Take-away for You and Me
Such is the hurdle for each of us, here, at home, and around the globe if we are ever to come together as the Family of Humankind, creating sustainable solutions to international and local problems. The situations before us are so vast and complex, that, if we do not begin to digest the importance of our input, we will not have the necessary tenacity to outlast the alchemy of turbulent times ahead. We must not quit on ourselves. To achieve this, we've got to communicate with one another as more than talking heads, trying to convince each other that 'I am right and you are wrong.' Are we willing to walk in each other's shoes as long as necessary? Like Barack, we've got to be willing, in this rite of passage of our own to be more than we've ever dared before. As we 'plunder into the cauldron' into some dark days ahead through the Unknown, together, let us do so with a profoundly deepened sense that what we do and say, and what we fail to do and say, today and tomorrow, really, truly matters. Such a clarion call for action calls for nothing short of a conversion of the heart.

A Special Wish
So to you, Mr. President, I salute what you are modeling. I thank you for reminding us that we can be more, do more, have more through giving more. I am grateful for the summons you direct our way. I appreciate the opening to find and use our own Voice for Greater Good.
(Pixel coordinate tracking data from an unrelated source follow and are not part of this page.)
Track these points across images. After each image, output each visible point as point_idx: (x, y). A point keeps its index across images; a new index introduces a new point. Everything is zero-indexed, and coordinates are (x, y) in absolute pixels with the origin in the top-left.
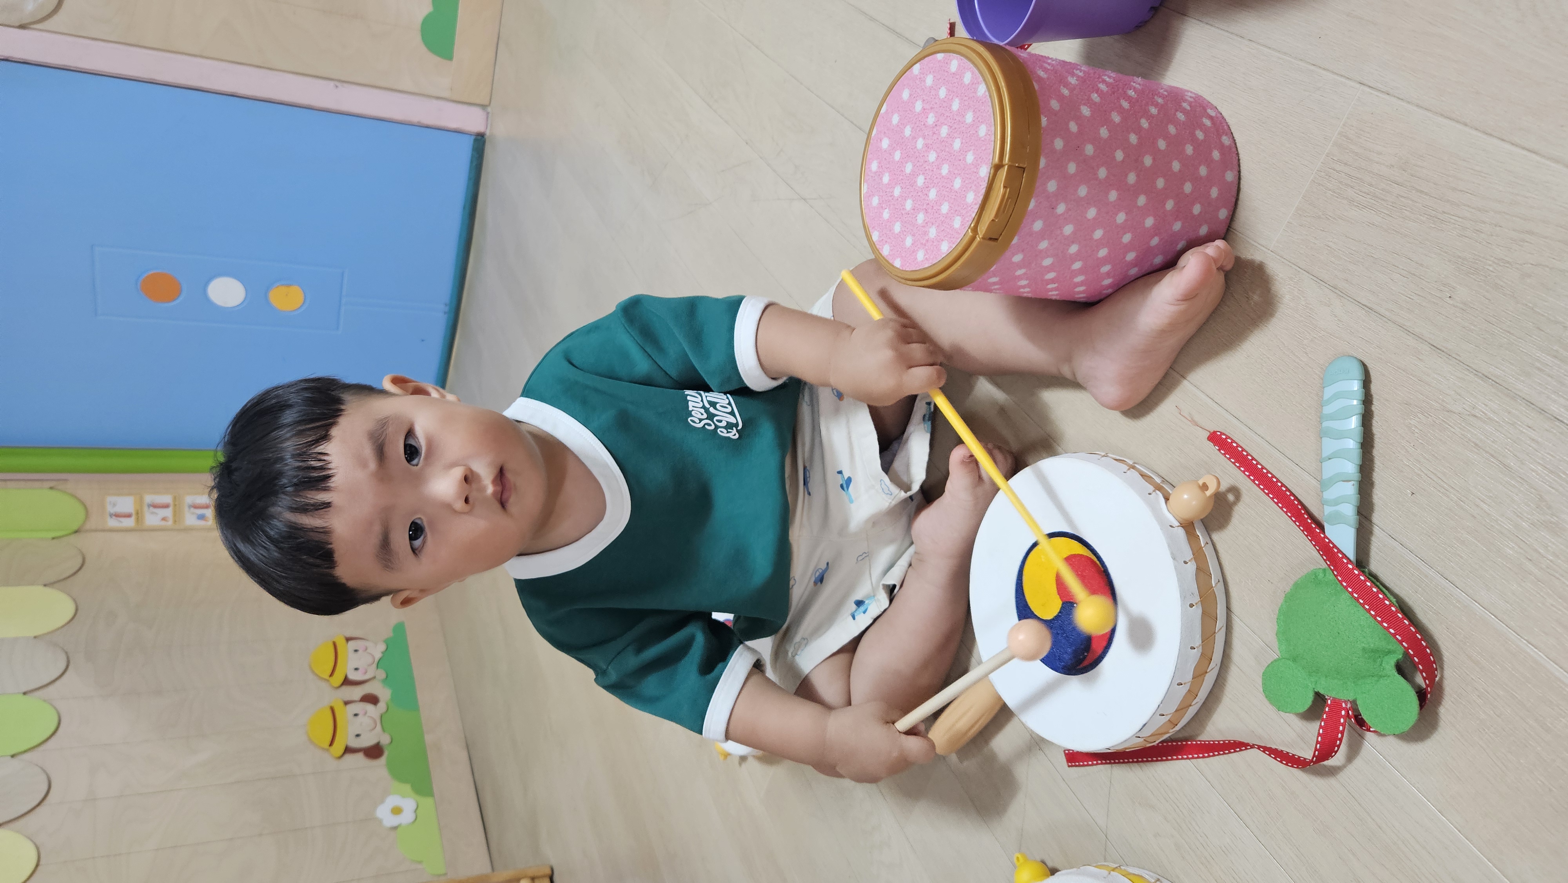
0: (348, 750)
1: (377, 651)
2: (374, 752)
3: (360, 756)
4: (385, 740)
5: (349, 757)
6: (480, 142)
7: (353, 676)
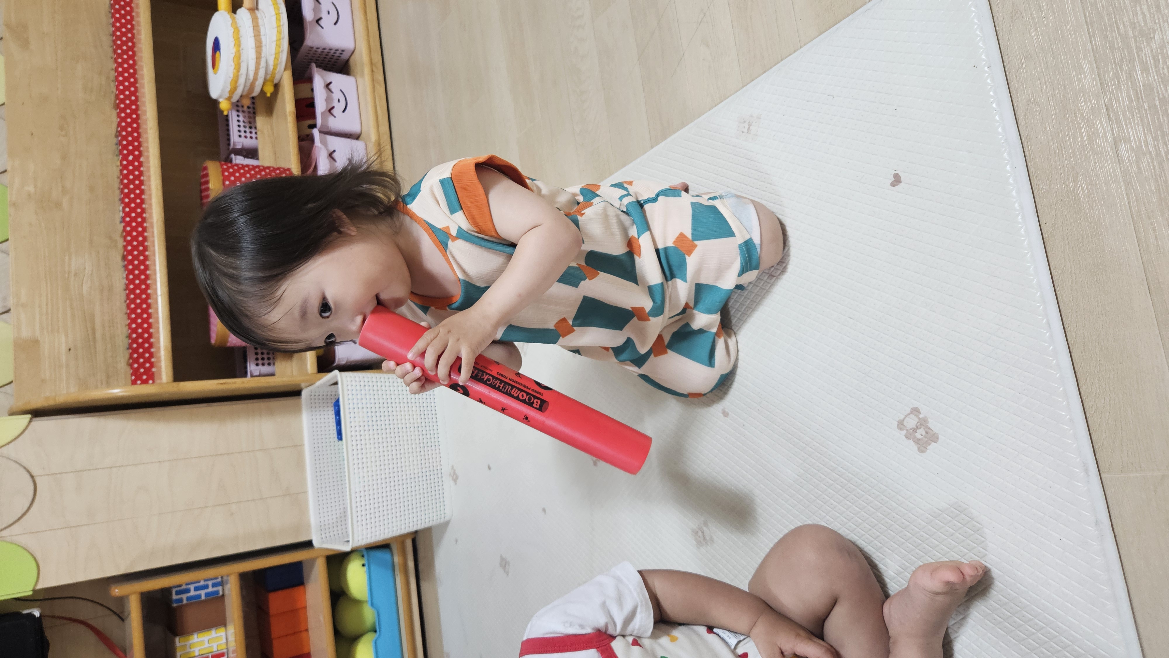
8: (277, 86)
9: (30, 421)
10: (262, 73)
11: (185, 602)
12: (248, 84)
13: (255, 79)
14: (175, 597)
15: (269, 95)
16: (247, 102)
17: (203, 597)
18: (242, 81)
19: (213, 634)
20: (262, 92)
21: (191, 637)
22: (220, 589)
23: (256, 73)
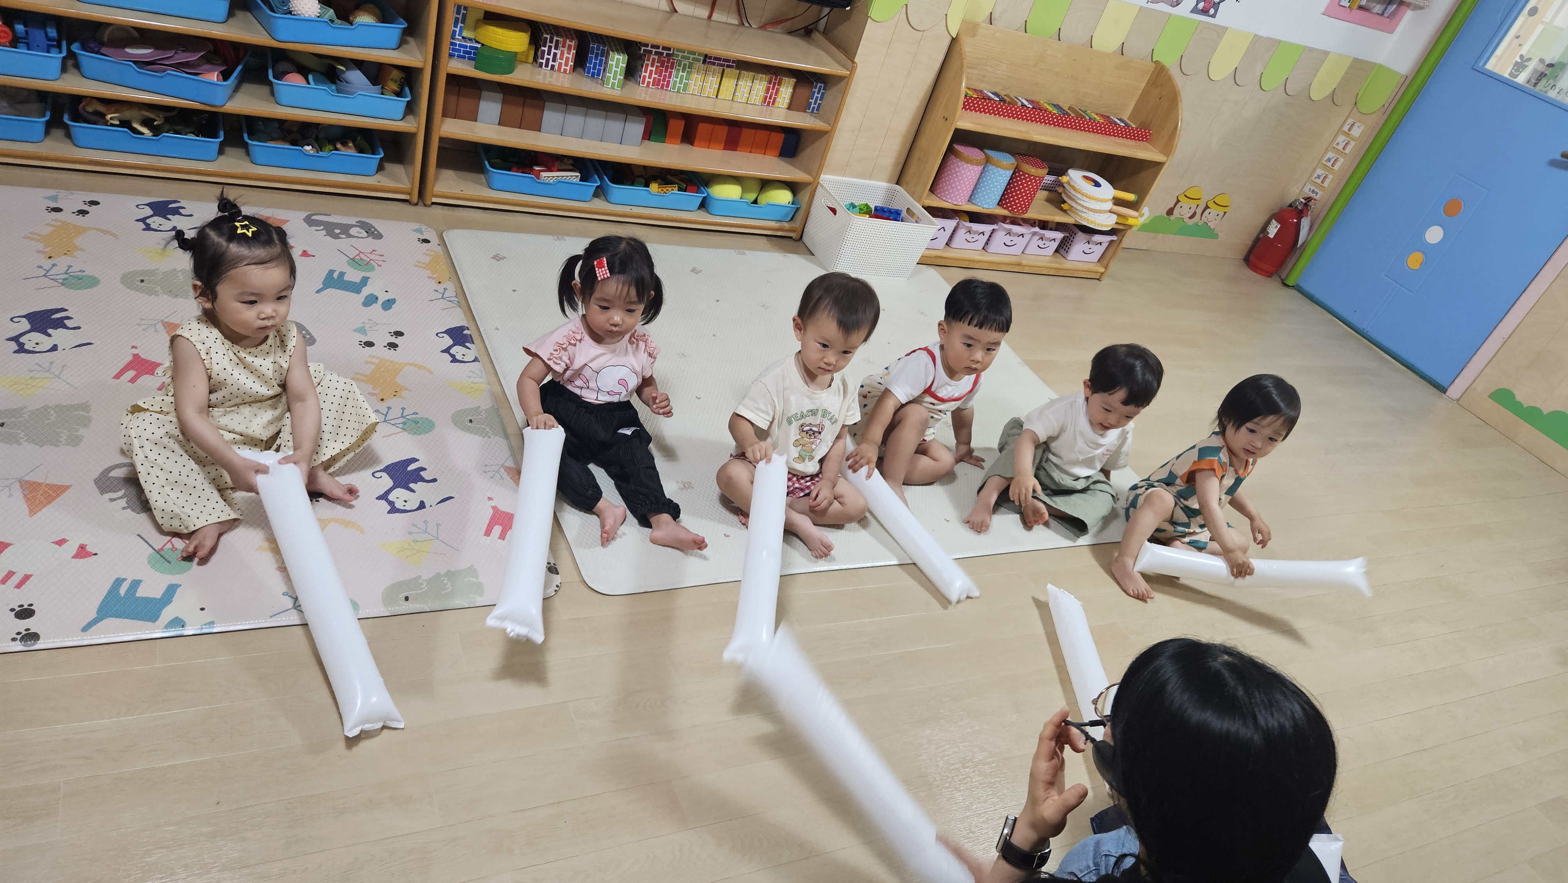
0: (1178, 201)
1: (1212, 225)
2: (1170, 212)
3: (1173, 206)
4: (1172, 218)
5: (1175, 200)
6: (1443, 390)
7: (1208, 211)
8: (1065, 211)
9: (951, 36)
10: (1079, 208)
11: (814, 90)
12: (1074, 198)
13: (1077, 203)
14: (819, 85)
15: (1062, 205)
16: (1060, 190)
17: (810, 100)
18: (1079, 196)
19: (787, 101)
20: (1064, 202)
21: (792, 88)
22: (810, 111)
23: (1080, 205)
To you, my brothers and sisters, I say 'Let's roll." You matter. Let me hear from you as to what matters most as you see it? As the Negro National anthem invites:
Lift every voice and sing.
Till earth and heaven sing
Ring with harmonies of liberty;
Let our rejoicing rise
High as the list'ning skies.
Let it resound loud as the rolling sea.

Sing a song, full of the faith that the dark past
Has taught us, sing a song, full of the hope
That the present has brought us; facing the
Rising sun of our new day begun, let us march
On till victory is won.

God of our weary years, God of our silent tears,
Thou who hast brought us thus far on
The way; Thou who hast by Thy might,
led us into the light, keep us forever in the path,
We pray.

Lest our feet stray from the places, Our God
Where we met thee, lest our hearts, drunk
With the wine of the world we forget Thee;
Stand true to our God, true to our native land,
Let us march on till victory is won.